Review of Microfracture for Knee Osteoarthritis
Knee joint replacement is not the only way to treat joint degeneration and pain from osteoarthritis. Other surgical options are now available. In this review article, the basic science, pros and cons, and use of microfracture are presented.
Microfracture refers to a surgical technique that involves making tiny holes through the joint cartilage and subchondral bone. Subchondral refers to the layer of bone underneath the cartilage.
The puncture goes all the way through to the bone marrow. A small amount of bleeding occurs as bone marrow seeps into the hole. Holes are drilled around an area of cartilage defect. Then holes are spaced carefully through the defect. Too many holes too close together can result in less than ideal healing of the cartilage.
Success of the microfracture technique depends on the rehab program afterwards. Healing requires an environment that ensures the marrow clot will mature into repair tissue and fill in the defect. The authors present two specific rehab programs.

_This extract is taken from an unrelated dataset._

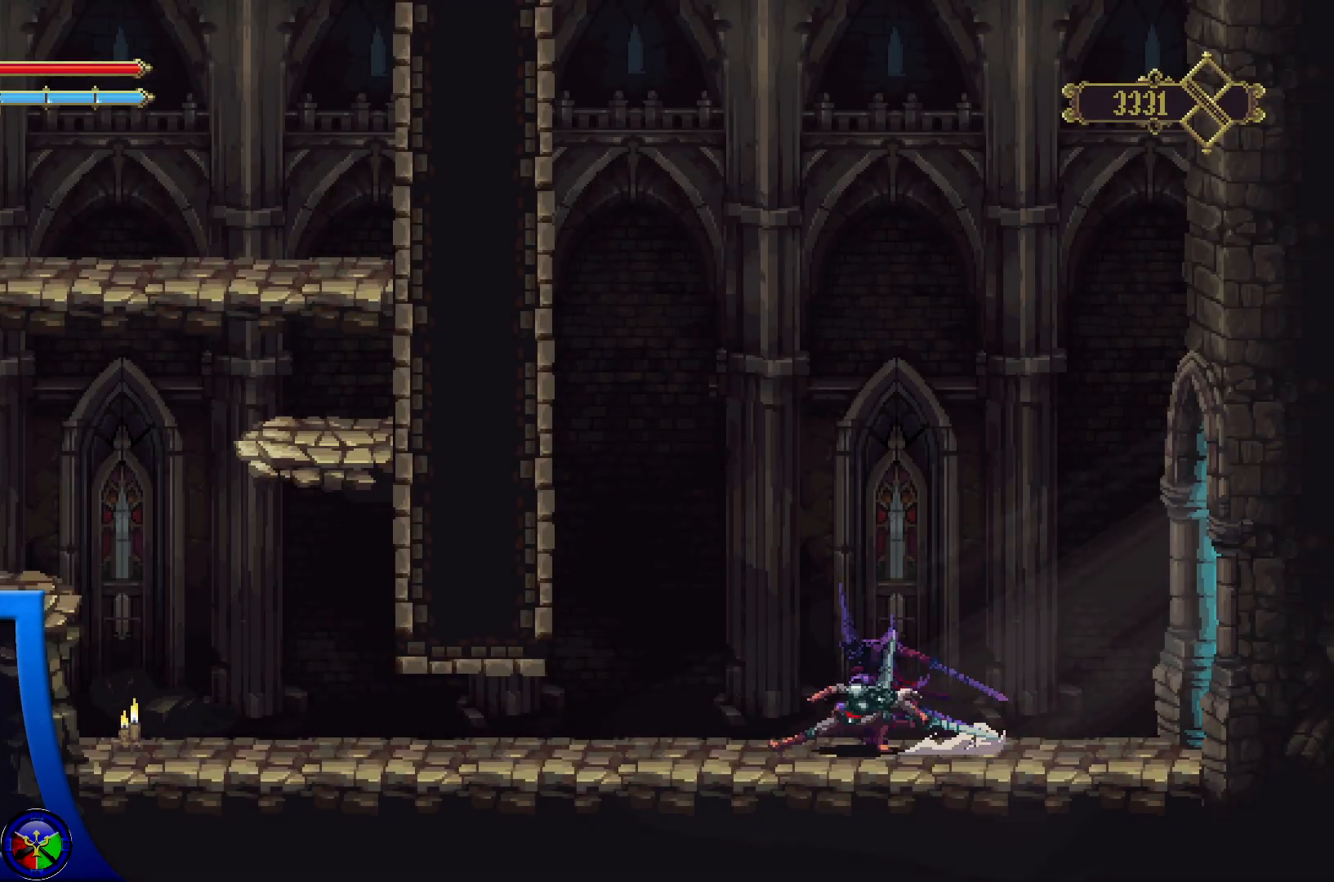
{"buttons": [], "left_stick": "center", "right_stick": "center", "events": [[233, "R2", "up"], [383, "left_stick", "center"]]}
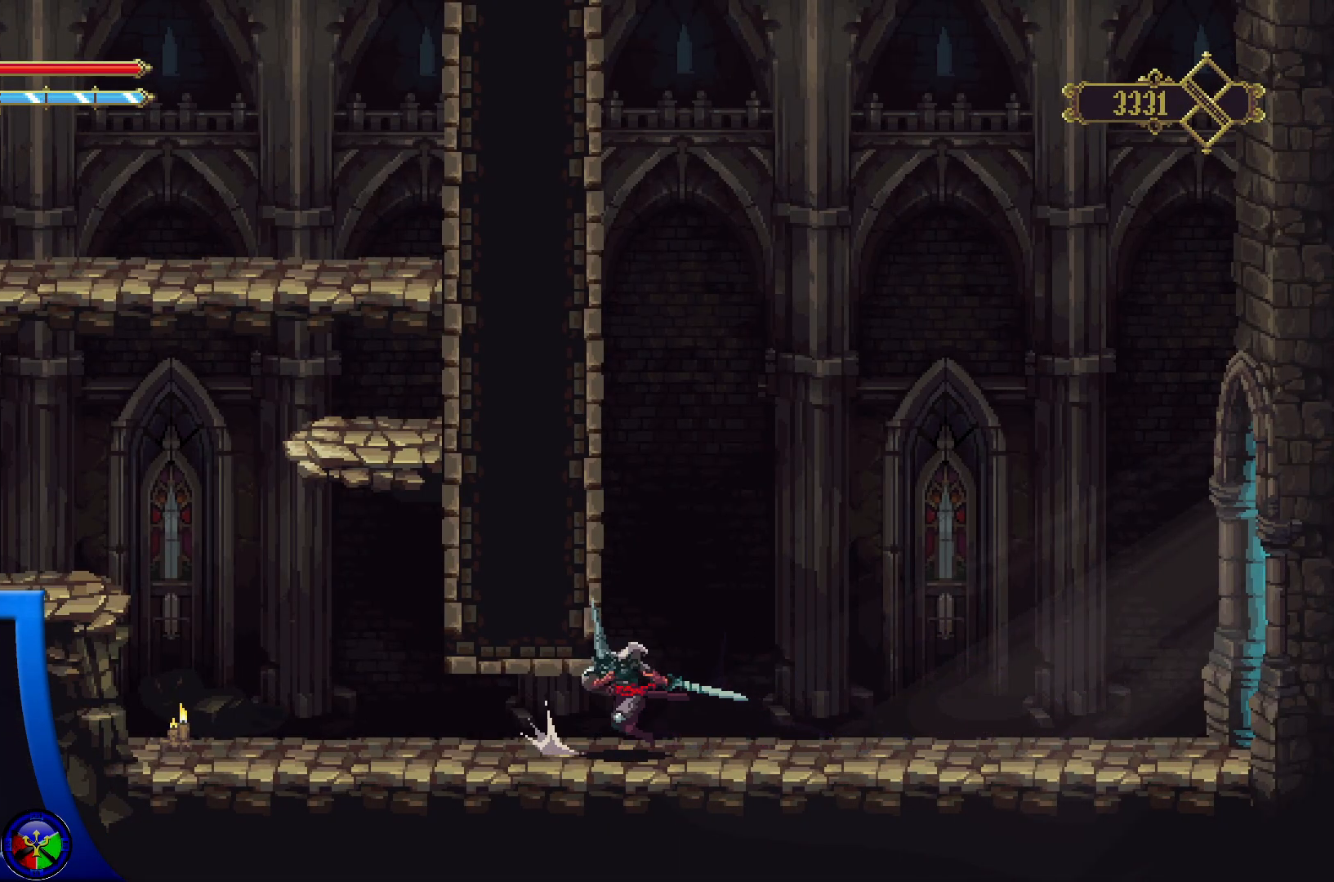
{"buttons": [], "left_stick": "center", "right_stick": "center", "events": [[50, "SELECT", "down"], [183, "SELECT", "up"]]}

The first rehab protocol is for lesions on the femoral condyle or tibial plateau. The femoral condyle is the round end of the femur (thigh bone) that attaches to the tibia (lower leg bone). The tibial plateau is the flat part at the top of the tibia. The femoral condyle rests on the tibial plateau to form the knee joint.
The second rehab program is for lesions of the patellofemoral joint. This is where the patella (knee cap) moves up and down over the femur during knee motion. Each rehab program is broken down into several phases.
During the first phase, joint motion is restored while protecting the marrow clot. Continuous passive motion (CPM) is maintained with a special machine. Patients are only allowed to touch the foot to the floor for the first eight weeks. They cannot put any weight on that foot.
The program progresses through a strengthening phase then endurance phase. These two phases are followed up with a performance phase. This final phase is for those patients who are athletes trying to return to their sport.
The rehab program for patellofemoral lesions is slightly different. Bracing is used during the first eight weeks after surgery. The knee is only allowed to bend through the first part of the joint range of motion (from zero to 20 degrees of flexion). Details of CPM use for all patients are provided by the authors.
Results of microfracture treatment are reviewed and summarized for several studies published between 1994 and 2003. Follow-up was between two and five years. It appears that weight-bearing too soon and not keeping the joint moving after surgery are major factors in cases that had a poor result.
To ensure success, patients must be chosen carefully for the microfracture technique. Follow-up during rehab is essential for the best results. Further studies are needed to identify the best rehab program for patients who are treated with microfracture.
Yi-Meng Yen, et al. Treatment of Osteoarthritis of the Knee with Microfracture and Rehabilitation. In Medicine & Science in Psorts & Exercise. February 2008. Vol. 40. No. 2. Pp. 200-205.